▶ _EXERCISE PROMPT_: Write out the lines below once more, exactly as they appear. Do not include pictures.

===== DATA TO PROCESS =====

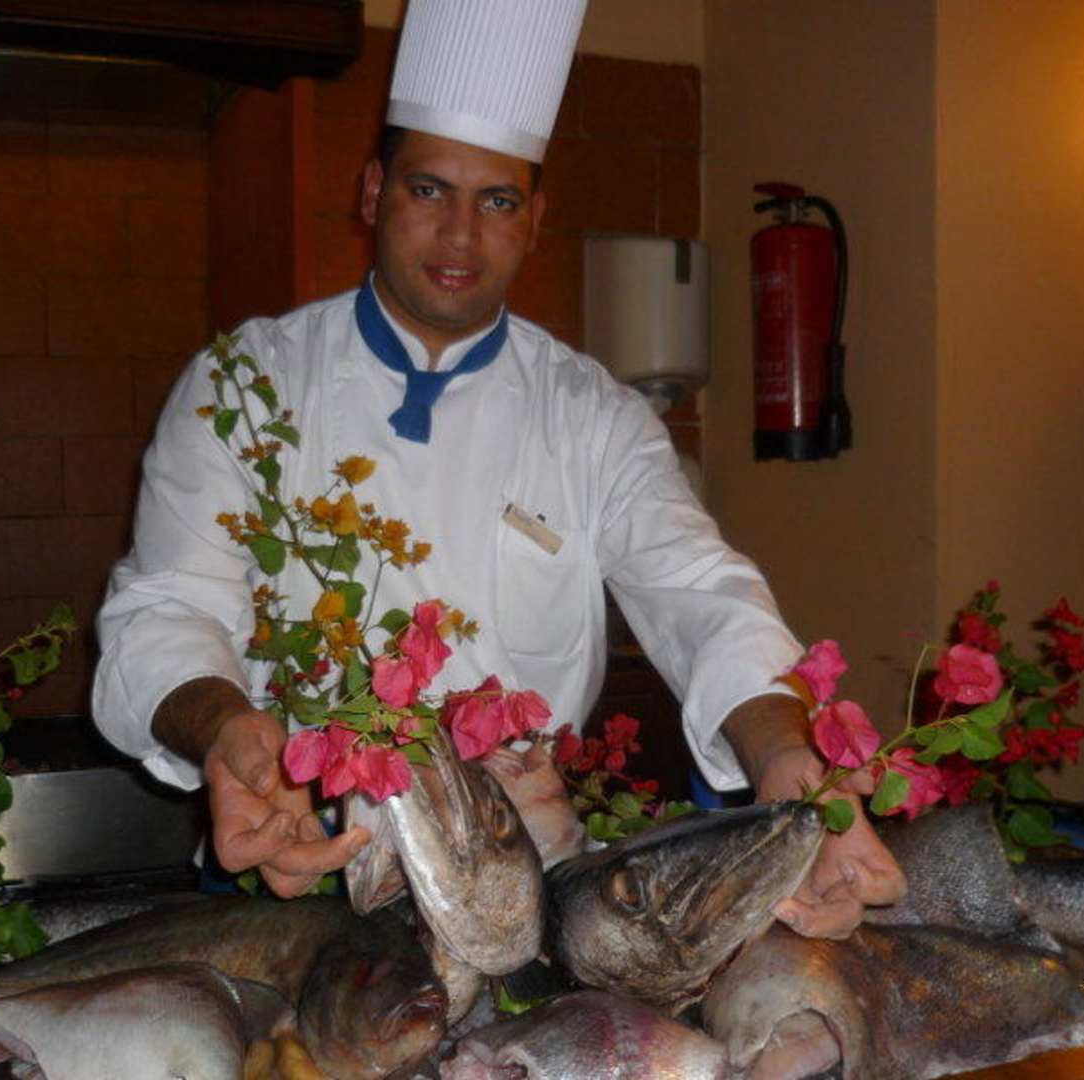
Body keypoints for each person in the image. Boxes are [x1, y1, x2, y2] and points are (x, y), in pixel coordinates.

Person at [92, 0, 903, 940]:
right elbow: (167, 608)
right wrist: (229, 733)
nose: (461, 236)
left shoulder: (593, 416)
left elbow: (702, 595)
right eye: (429, 189)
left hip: (524, 890)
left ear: (535, 218)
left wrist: (782, 756)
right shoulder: (246, 384)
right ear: (372, 192)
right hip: (295, 871)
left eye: (498, 201)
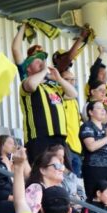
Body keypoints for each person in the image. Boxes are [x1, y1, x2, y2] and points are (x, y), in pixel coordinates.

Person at [13, 23, 79, 162]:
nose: (42, 63)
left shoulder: (53, 85)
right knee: (42, 171)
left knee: (61, 172)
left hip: (60, 139)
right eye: (37, 61)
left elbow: (73, 94)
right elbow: (15, 49)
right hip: (39, 138)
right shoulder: (26, 79)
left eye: (43, 60)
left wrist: (59, 78)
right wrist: (23, 27)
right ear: (28, 68)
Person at [79, 100, 107, 199]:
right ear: (91, 112)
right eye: (99, 108)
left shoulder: (106, 128)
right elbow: (91, 147)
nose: (103, 110)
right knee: (95, 198)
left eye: (103, 108)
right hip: (94, 167)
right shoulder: (87, 126)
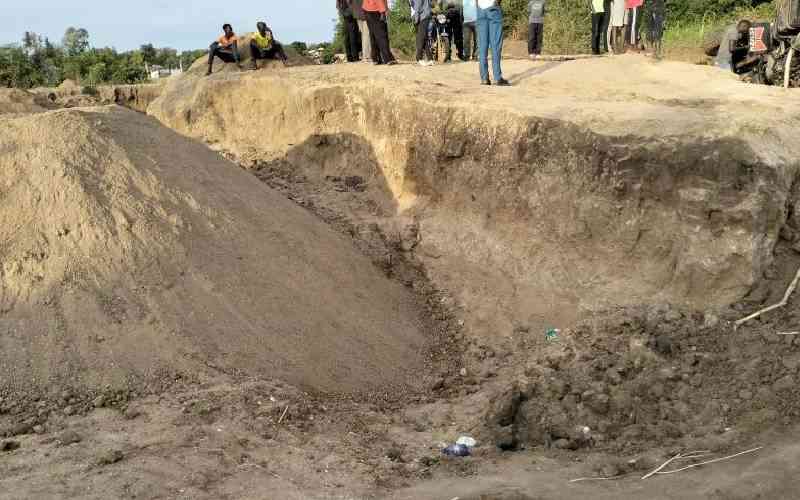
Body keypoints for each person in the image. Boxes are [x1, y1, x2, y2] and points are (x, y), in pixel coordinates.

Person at [477, 0, 509, 85]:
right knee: (495, 45)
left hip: (480, 9)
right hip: (493, 8)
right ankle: (497, 78)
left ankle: (484, 78)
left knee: (482, 45)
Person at [363, 0, 397, 64]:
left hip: (367, 8)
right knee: (382, 35)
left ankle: (376, 58)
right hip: (376, 10)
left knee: (373, 34)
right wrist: (383, 11)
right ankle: (388, 59)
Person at [411, 0, 434, 65]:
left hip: (422, 17)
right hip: (425, 16)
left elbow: (418, 7)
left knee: (420, 38)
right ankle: (430, 59)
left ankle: (419, 58)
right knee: (424, 39)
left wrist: (416, 19)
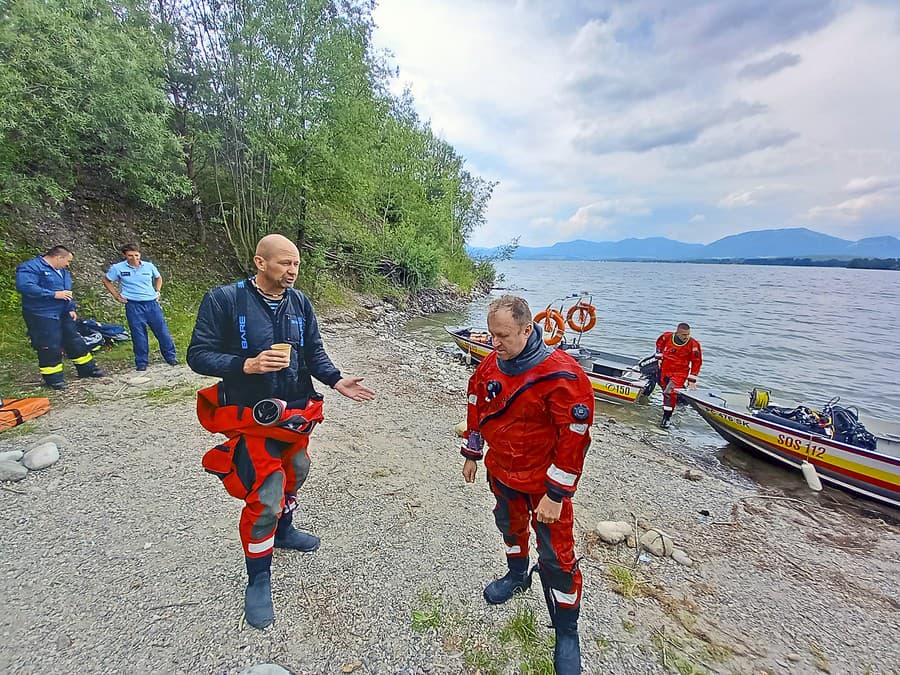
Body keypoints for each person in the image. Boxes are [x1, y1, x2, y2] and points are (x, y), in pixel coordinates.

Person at [187, 233, 375, 629]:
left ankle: (285, 532)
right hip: (249, 417)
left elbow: (313, 352)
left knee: (297, 471)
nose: (292, 271)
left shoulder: (300, 303)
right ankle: (258, 579)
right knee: (266, 496)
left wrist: (337, 380)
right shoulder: (223, 300)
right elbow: (197, 356)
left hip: (295, 414)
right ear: (260, 262)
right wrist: (246, 365)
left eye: (296, 265)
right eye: (284, 263)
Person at [461, 295, 594, 675]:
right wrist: (472, 452)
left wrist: (556, 494)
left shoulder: (563, 376)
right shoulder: (491, 364)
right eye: (491, 334)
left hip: (543, 483)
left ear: (526, 329)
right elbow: (476, 404)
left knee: (557, 557)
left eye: (502, 335)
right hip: (502, 471)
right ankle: (517, 574)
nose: (494, 342)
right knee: (509, 527)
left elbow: (575, 439)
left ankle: (567, 631)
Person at [15, 245, 107, 390]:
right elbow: (25, 286)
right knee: (49, 345)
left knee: (74, 340)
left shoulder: (62, 271)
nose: (68, 264)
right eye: (67, 261)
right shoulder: (31, 267)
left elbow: (67, 291)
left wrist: (71, 308)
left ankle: (87, 369)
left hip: (63, 312)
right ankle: (53, 378)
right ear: (59, 257)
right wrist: (53, 294)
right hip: (41, 314)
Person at [103, 243, 177, 371]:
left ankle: (171, 357)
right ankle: (141, 362)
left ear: (140, 254)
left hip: (151, 303)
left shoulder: (149, 266)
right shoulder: (118, 268)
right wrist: (116, 296)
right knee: (139, 334)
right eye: (130, 255)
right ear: (125, 255)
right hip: (133, 305)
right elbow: (106, 280)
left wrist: (157, 291)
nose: (134, 258)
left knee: (162, 331)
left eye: (136, 255)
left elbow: (158, 278)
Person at [655, 322, 702, 429]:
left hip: (680, 372)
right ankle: (675, 404)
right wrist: (659, 356)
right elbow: (659, 343)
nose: (686, 337)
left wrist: (692, 378)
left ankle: (666, 418)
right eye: (684, 335)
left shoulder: (694, 344)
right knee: (664, 391)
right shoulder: (667, 336)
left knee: (669, 392)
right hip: (665, 369)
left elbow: (697, 361)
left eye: (688, 334)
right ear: (677, 333)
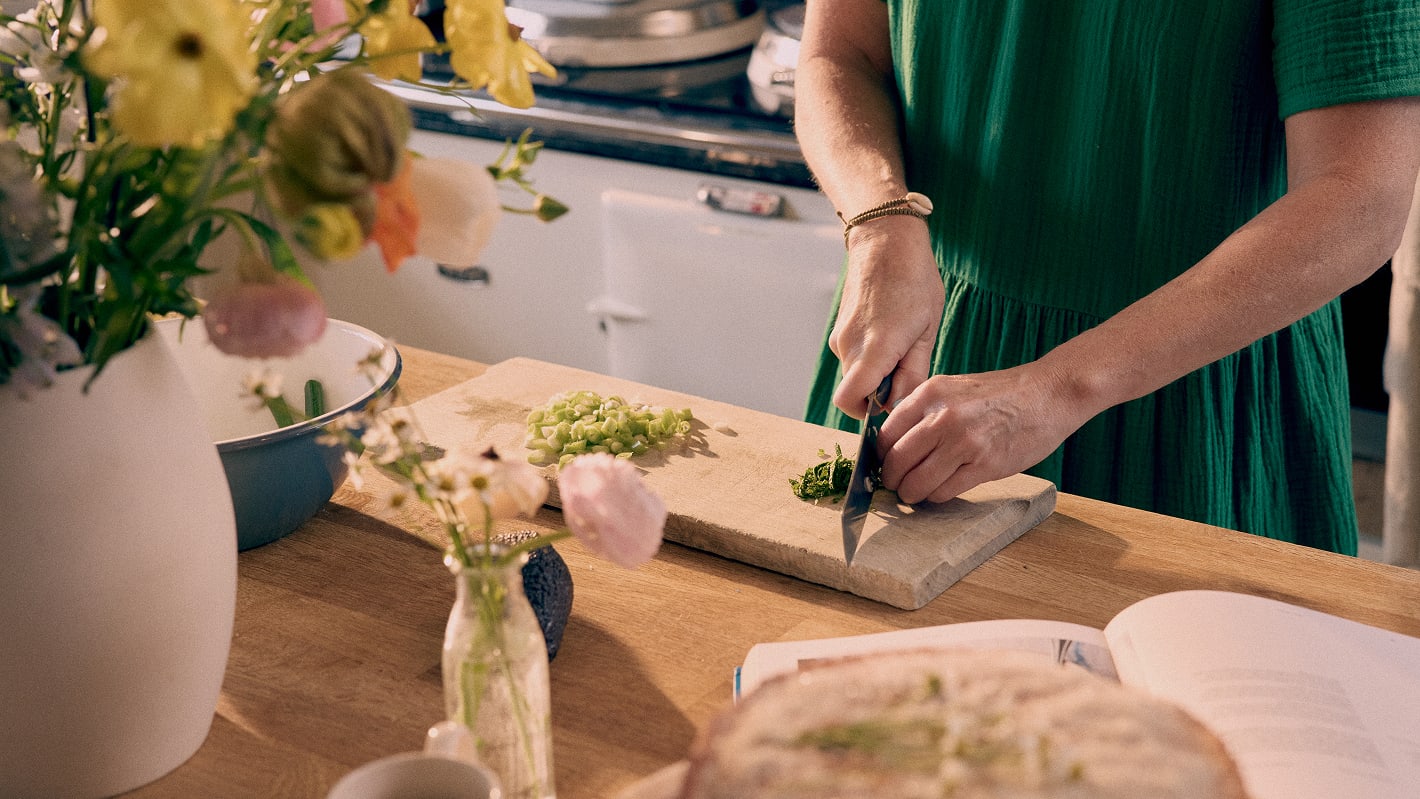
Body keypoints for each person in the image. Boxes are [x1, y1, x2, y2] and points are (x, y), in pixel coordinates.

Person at [795, 0, 1420, 554]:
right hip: (926, 360)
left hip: (1189, 402)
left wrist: (1056, 389)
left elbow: (1359, 197)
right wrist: (880, 221)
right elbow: (839, 56)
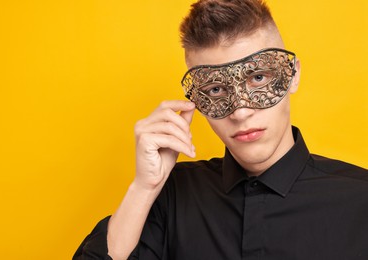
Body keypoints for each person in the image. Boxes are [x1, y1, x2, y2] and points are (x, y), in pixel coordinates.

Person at [73, 0, 368, 259]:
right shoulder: (171, 196)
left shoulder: (360, 201)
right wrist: (142, 189)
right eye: (215, 89)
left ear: (292, 75)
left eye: (258, 78)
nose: (240, 112)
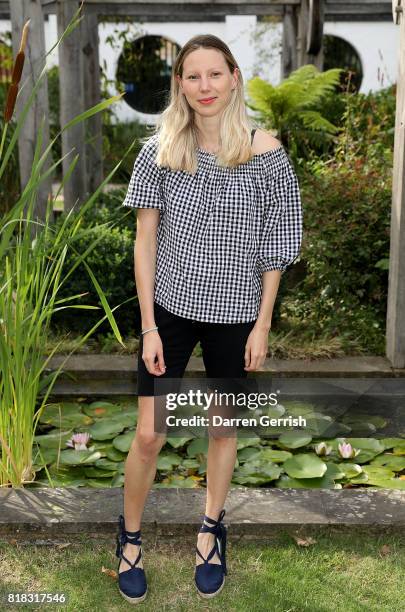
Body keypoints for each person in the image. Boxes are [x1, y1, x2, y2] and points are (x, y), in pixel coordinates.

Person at [115, 33, 303, 603]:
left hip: (237, 315)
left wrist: (263, 324)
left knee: (223, 428)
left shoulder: (267, 153)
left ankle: (211, 531)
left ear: (233, 76)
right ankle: (128, 539)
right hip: (168, 313)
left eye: (214, 74)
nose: (205, 87)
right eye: (192, 76)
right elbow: (144, 243)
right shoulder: (160, 150)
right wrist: (148, 325)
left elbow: (279, 245)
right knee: (149, 435)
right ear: (180, 84)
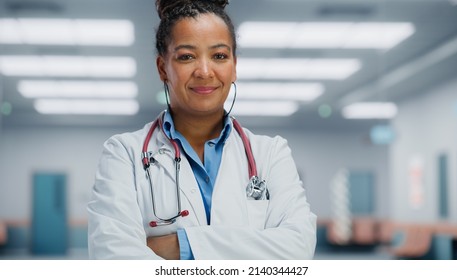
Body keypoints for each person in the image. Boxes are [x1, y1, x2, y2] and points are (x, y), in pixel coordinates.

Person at [87, 0, 317, 260]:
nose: (205, 72)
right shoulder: (123, 154)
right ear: (163, 68)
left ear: (234, 66)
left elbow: (297, 249)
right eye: (187, 56)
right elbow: (114, 259)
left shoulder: (271, 153)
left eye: (219, 56)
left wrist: (181, 245)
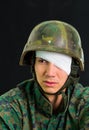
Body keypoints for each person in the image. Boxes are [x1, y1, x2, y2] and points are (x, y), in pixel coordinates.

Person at [0, 20, 89, 130]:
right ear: (33, 64)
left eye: (60, 63)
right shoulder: (10, 106)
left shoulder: (84, 103)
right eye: (42, 61)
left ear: (73, 68)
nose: (50, 73)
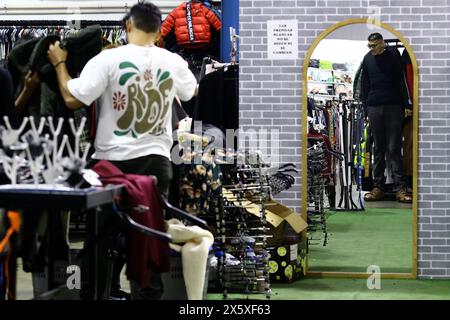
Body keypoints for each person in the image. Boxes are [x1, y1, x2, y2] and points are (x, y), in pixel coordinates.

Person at [47, 1, 198, 299]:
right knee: (148, 236)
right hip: (156, 164)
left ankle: (95, 293)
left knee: (100, 239)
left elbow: (71, 99)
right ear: (157, 29)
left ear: (128, 25)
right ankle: (148, 294)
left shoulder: (106, 60)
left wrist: (59, 63)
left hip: (111, 166)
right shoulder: (173, 61)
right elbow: (191, 90)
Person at [360, 33, 412, 203]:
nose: (371, 49)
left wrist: (406, 105)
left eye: (374, 45)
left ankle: (400, 188)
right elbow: (364, 85)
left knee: (394, 148)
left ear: (382, 43)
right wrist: (365, 108)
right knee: (378, 148)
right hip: (374, 106)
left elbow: (401, 79)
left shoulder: (394, 55)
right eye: (369, 46)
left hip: (394, 106)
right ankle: (378, 187)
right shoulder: (367, 59)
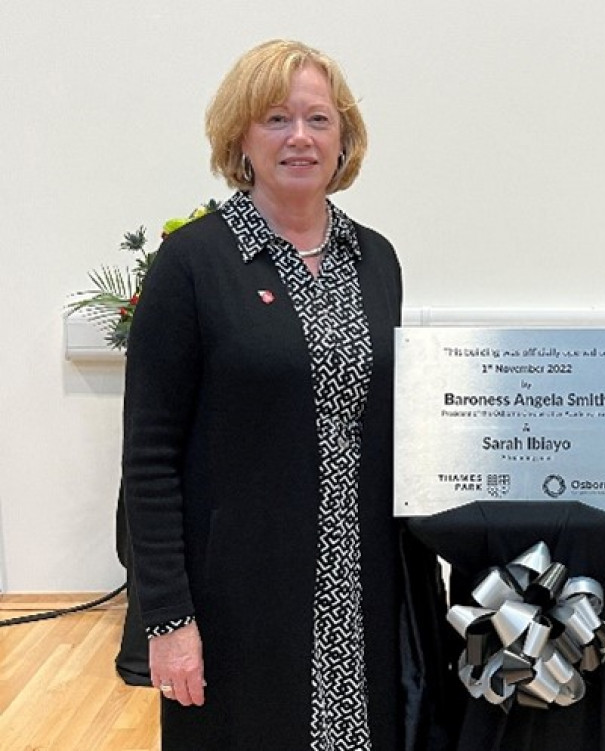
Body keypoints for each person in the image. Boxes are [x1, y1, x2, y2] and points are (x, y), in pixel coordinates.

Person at [123, 39, 440, 750]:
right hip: (238, 597)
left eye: (318, 119)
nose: (299, 137)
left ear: (344, 138)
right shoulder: (193, 265)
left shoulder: (376, 258)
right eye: (275, 118)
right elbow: (148, 461)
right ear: (241, 135)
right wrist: (169, 621)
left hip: (362, 589)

=====

▶ _PROBLEM SOLUTION_:
Body keypoints for each person in the image. Boxes are [x1, y1, x2, y2] and points are (x, y), in pixel coordinates.

Person at [92, 0, 903, 940]:
right elbow: (167, 608)
right wrist: (229, 733)
nose: (461, 236)
left shoulder: (593, 416)
left elbow: (702, 595)
right eye: (429, 189)
left hip: (524, 890)
left ear: (535, 218)
left wrist: (782, 756)
right shoulder: (246, 384)
right ear: (372, 192)
right hip: (295, 871)
left eye: (498, 201)
Body keypoints for each person in the image. Boxes are [x1, y1, x2, y2] and points are (x, y), in pixel coordinates.

Person at [13, 23, 79, 162]:
nose: (42, 63)
left shoulder: (53, 85)
right knee: (42, 171)
left knee: (61, 172)
left hip: (60, 139)
right eye: (37, 61)
left elbow: (73, 94)
right elbow: (15, 49)
right hip: (39, 138)
right shoulder: (26, 79)
left eye: (43, 60)
left wrist: (59, 78)
right wrist: (23, 27)
right ear: (28, 68)
Person at [79, 100, 107, 199]:
right ear: (91, 112)
right eye: (99, 108)
left shoulder: (106, 128)
right elbow: (91, 147)
nose: (103, 110)
right knee: (95, 198)
left eye: (103, 108)
right hip: (94, 167)
right shoulder: (87, 126)
Body keypoints for each person in the image. Boxes are [x1, y1, x2, y2] and points are (x, y), in pixel coordinates.

Person at [477, 0, 509, 85]:
right knee: (495, 45)
left hip: (480, 9)
right hip: (493, 8)
right ankle: (497, 78)
left ankle: (484, 78)
left knee: (482, 45)
Person at [363, 0, 397, 64]:
left hip: (367, 8)
right knee: (382, 35)
left ankle: (376, 58)
right hip: (376, 10)
left knee: (373, 34)
right wrist: (383, 11)
right ankle: (388, 59)
Person at [411, 0, 434, 65]:
left hip: (422, 17)
right hip: (425, 16)
left elbow: (418, 7)
left knee: (420, 38)
right ankle: (430, 59)
left ankle: (419, 58)
right knee: (424, 39)
left wrist: (416, 19)
Body keypoints for each person in the image. Boxes are [x1, y1, x2, y2] and points are (x, y), in pixel coordinates.

Person at [187, 233, 375, 629]:
left ankle: (285, 532)
right hip: (249, 417)
left elbow: (313, 352)
left knee: (297, 471)
nose: (292, 271)
left shoulder: (300, 303)
right ankle: (258, 579)
right knee: (266, 496)
left wrist: (337, 380)
right shoulder: (223, 300)
right elbow: (197, 356)
left hip: (295, 414)
right ear: (260, 262)
right wrist: (246, 365)
left eye: (296, 265)
right eye: (284, 263)
Person at [461, 295, 594, 675]:
right wrist: (472, 452)
left wrist: (556, 494)
left shoulder: (563, 376)
right shoulder: (491, 364)
right eye: (491, 334)
left hip: (543, 483)
left ear: (526, 329)
right elbow: (476, 404)
left knee: (557, 557)
left eye: (502, 335)
right hip: (502, 471)
right ankle: (517, 574)
nose: (494, 342)
right knee: (509, 527)
left elbow: (575, 439)
left ankle: (567, 631)
Person at [15, 245, 107, 390]:
right elbow: (25, 286)
right knee: (49, 345)
left knee: (74, 340)
left shoulder: (62, 271)
nose: (68, 264)
right eye: (67, 261)
right shoulder: (31, 267)
left elbow: (67, 291)
left wrist: (71, 308)
left ankle: (87, 369)
left hip: (63, 312)
right ankle: (53, 378)
right ear: (59, 257)
right wrist: (53, 294)
right hip: (41, 314)
Person at [103, 243, 177, 371]:
left ankle: (171, 357)
right ankle: (141, 362)
left ear: (140, 254)
left hip: (151, 303)
left shoulder: (149, 266)
right shoulder: (118, 268)
right wrist: (116, 296)
right knee: (139, 334)
right eye: (130, 255)
right ear: (125, 255)
right hip: (133, 305)
right elbow: (106, 280)
left wrist: (157, 291)
nose: (134, 258)
left knee: (162, 331)
left eye: (136, 255)
left elbow: (158, 278)
Person at [655, 322, 702, 429]:
left hip: (680, 372)
right ankle: (675, 404)
right wrist: (659, 356)
right elbow: (659, 343)
nose: (686, 337)
left wrist: (692, 378)
left ankle: (666, 418)
right eye: (684, 335)
left shoulder: (694, 344)
right knee: (664, 391)
right shoulder: (667, 336)
left knee: (669, 392)
right hip: (665, 369)
left elbow: (697, 361)
left eye: (688, 334)
right ear: (677, 333)
Body keypoints for each person in the image. Boxes are [x1, y1, x2, y2] and points are (x, y), in pixel coordinates.

Person at [795, 0, 1420, 554]:
right hip: (926, 360)
left hip: (1189, 402)
left wrist: (1056, 389)
left elbow: (1359, 197)
right wrist: (880, 221)
right elbow: (839, 56)
Body keypoints for each person in the image. Boxes are [x1, y1, x2, y2] and points are (x, y), in pixel coordinates.

Person at [73, 0, 368, 259]:
right shoulder: (171, 196)
left shoulder: (360, 201)
right wrist: (142, 189)
right eye: (215, 89)
left ear: (292, 75)
left eye: (258, 78)
nose: (240, 112)
Body keypoints for each person in the image. Boxes are [x1, y1, x2, y2] and points are (x, y), in pixel coordinates.

Person at [115, 33, 303, 603]:
left hip: (237, 315)
left wrist: (263, 324)
left knee: (223, 428)
left shoulder: (267, 153)
left ankle: (211, 531)
left ear: (233, 76)
right ankle: (128, 539)
right hip: (168, 313)
left eye: (214, 74)
nose: (205, 87)
right eye: (192, 76)
right elbow: (144, 243)
right shoulder: (160, 150)
right wrist: (148, 325)
left elbow: (279, 245)
right knee: (149, 435)
right ear: (180, 84)
Body keypoints for each person in the image. Boxes are [x1, y1, x2, y2] and points are (x, y), in pixel coordinates.

Person at [87, 0, 317, 260]:
nose: (205, 72)
right shoulder: (123, 154)
right ear: (163, 68)
left ear: (234, 66)
left elbow: (297, 249)
right eye: (187, 56)
right elbow: (114, 259)
left shoulder: (271, 153)
left eye: (219, 56)
left wrist: (181, 245)
Body keypoints for each person in the image. Boxes are [x1, y1, x2, y2] and points are (x, y), in pixel coordinates.

Person at [0, 20, 89, 130]:
right ear: (33, 64)
left eye: (60, 63)
right shoulder: (10, 106)
left shoulder: (84, 103)
right eye: (42, 61)
left ear: (73, 68)
nose: (50, 73)
Body keypoints for each person in the image. Boxes are [x1, y1, x2, y2] and points are (x, y), in pixel coordinates.

Person at [47, 1, 198, 299]:
right knee: (148, 236)
right hip: (156, 164)
left ankle: (95, 293)
left knee: (100, 239)
left elbow: (71, 99)
right ear: (157, 29)
left ear: (128, 25)
right ankle: (148, 294)
left shoulder: (106, 60)
left wrist: (59, 63)
left hip: (111, 166)
right shoulder: (173, 61)
right elbow: (191, 90)
Person at [360, 33, 412, 203]:
nose: (371, 49)
left wrist: (406, 105)
left eye: (374, 45)
left ankle: (400, 188)
right elbow: (364, 85)
left knee: (394, 148)
left ear: (382, 43)
right wrist: (365, 108)
right knee: (378, 148)
right hip: (374, 106)
left elbow: (401, 79)
left shoulder: (394, 55)
right eye: (369, 46)
left hip: (394, 106)
right ankle: (378, 187)
right shoulder: (367, 59)
Body keypoints for each person in the image. Boxes are [x1, y1, x2, y2] and points are (x, y), in pixel coordinates.

Person at [123, 39, 440, 750]:
right hip: (238, 597)
left eye: (318, 119)
nose: (299, 137)
left ear: (344, 138)
right shoulder: (193, 265)
left shoulder: (376, 258)
right eye: (275, 118)
right elbow: (148, 461)
right ear: (241, 135)
right wrist: (169, 621)
left hip: (362, 589)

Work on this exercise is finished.